Stop giving your best ideas away on agenda-driven forums and "chats",
hoping for recognition and funds. You're being knowledge harvested without
even a carrot in sight. This seems to be what AGI is really about; free,
passive income generation for the elite membership of the alliance of  the
'Internet of Everything', using humankind as the fodder. Seems, it's just
another static, pyramid scheme, and "we're" never going to get a turn at
the top. There then Matt Mahoney, there's your harsh reality check you were
hunting for.

Therefore, I'd recommend rather getting on with a new product (a minimum of
10 x faster, 10 x cheaper, 10 x more efficient), then publishing via
internationally-recognized registration and/or patenting the idea first,
thereafter promoting it for interest/investment purposes. Else, it may
become public domain and you'll lose your IP. Now, the "intellectual" bar
is being set extremely high. Extremely. We live in extreme times. Soon, AGI
won't need any of us anymore. Having designed our own intellectual Nemesis,
we'll have nothing of significance left to contribute to it, or left to
compete with. In summary, a fantastical thought.

Data extract:
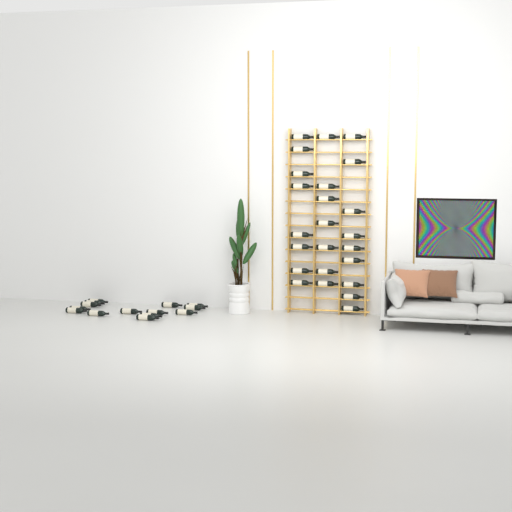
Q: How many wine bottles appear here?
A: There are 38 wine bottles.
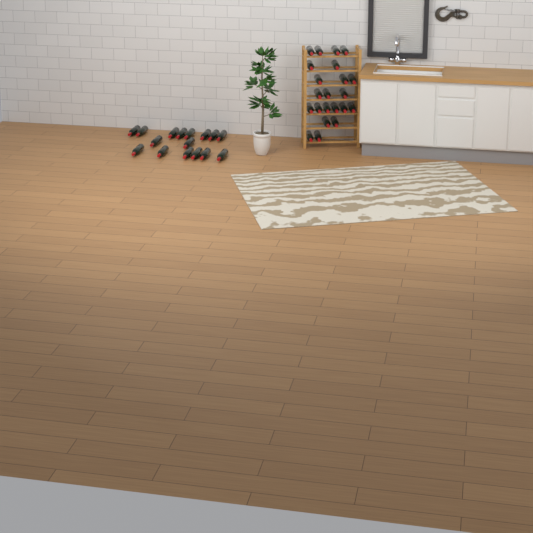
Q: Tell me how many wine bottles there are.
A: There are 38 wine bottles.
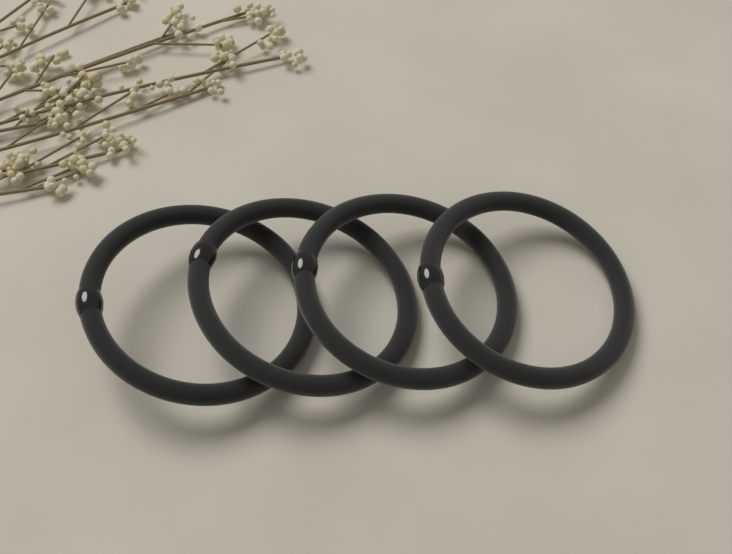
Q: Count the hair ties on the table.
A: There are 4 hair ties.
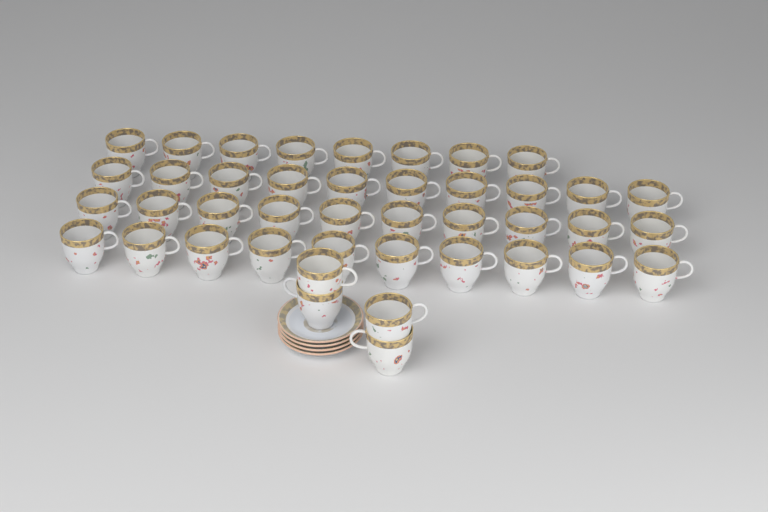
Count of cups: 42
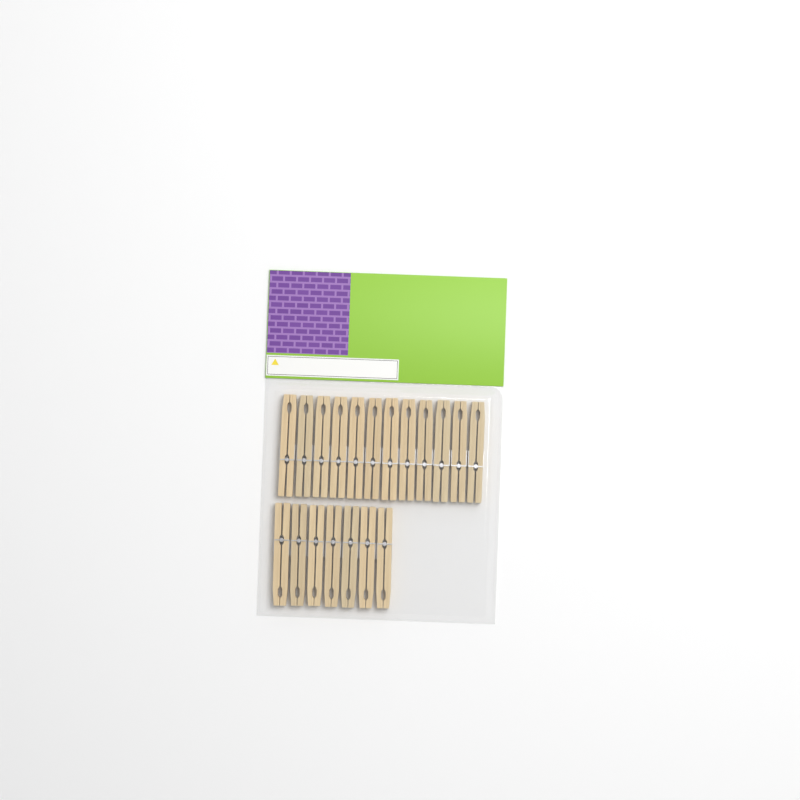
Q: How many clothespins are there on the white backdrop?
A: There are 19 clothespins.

Exercise requirements:
1. Transcribe the passage on AGI and idea sharing from "Stop giving your" to "hunting for.".
2. Answer these questions from the passage on AGI and idea sharing.
(a) According to the passage, by what minimum margins should a new product be faster, cheaper and more efficient?
(b) Which person does the passage address by name?
(c) What does the passage say may happen if an idea is not registered or patented first?

Worked solutions:
1.
Stop giving your best ideas away on agenda-driven forums and "chats",
hoping for recognition and funds. You're being knowledge harvested without
even a carrot in sight. This seems to be what AGI is really about; free,
passive income generation for the elite membership of the alliance of  the
'Internet of Everything', using humankind as the fodder. Seems, it's just
another static, pyramid scheme, and "we're" never going to get a turn at
the top. There then Matt Mahoney, there's your harsh reality check you were
hunting for.

2.
(a) A minimum of 10 x faster, 10 x cheaper and 10 x more efficient.
(b) Matt Mahoney.
(c) It may become public domain, and you'll lose your IP.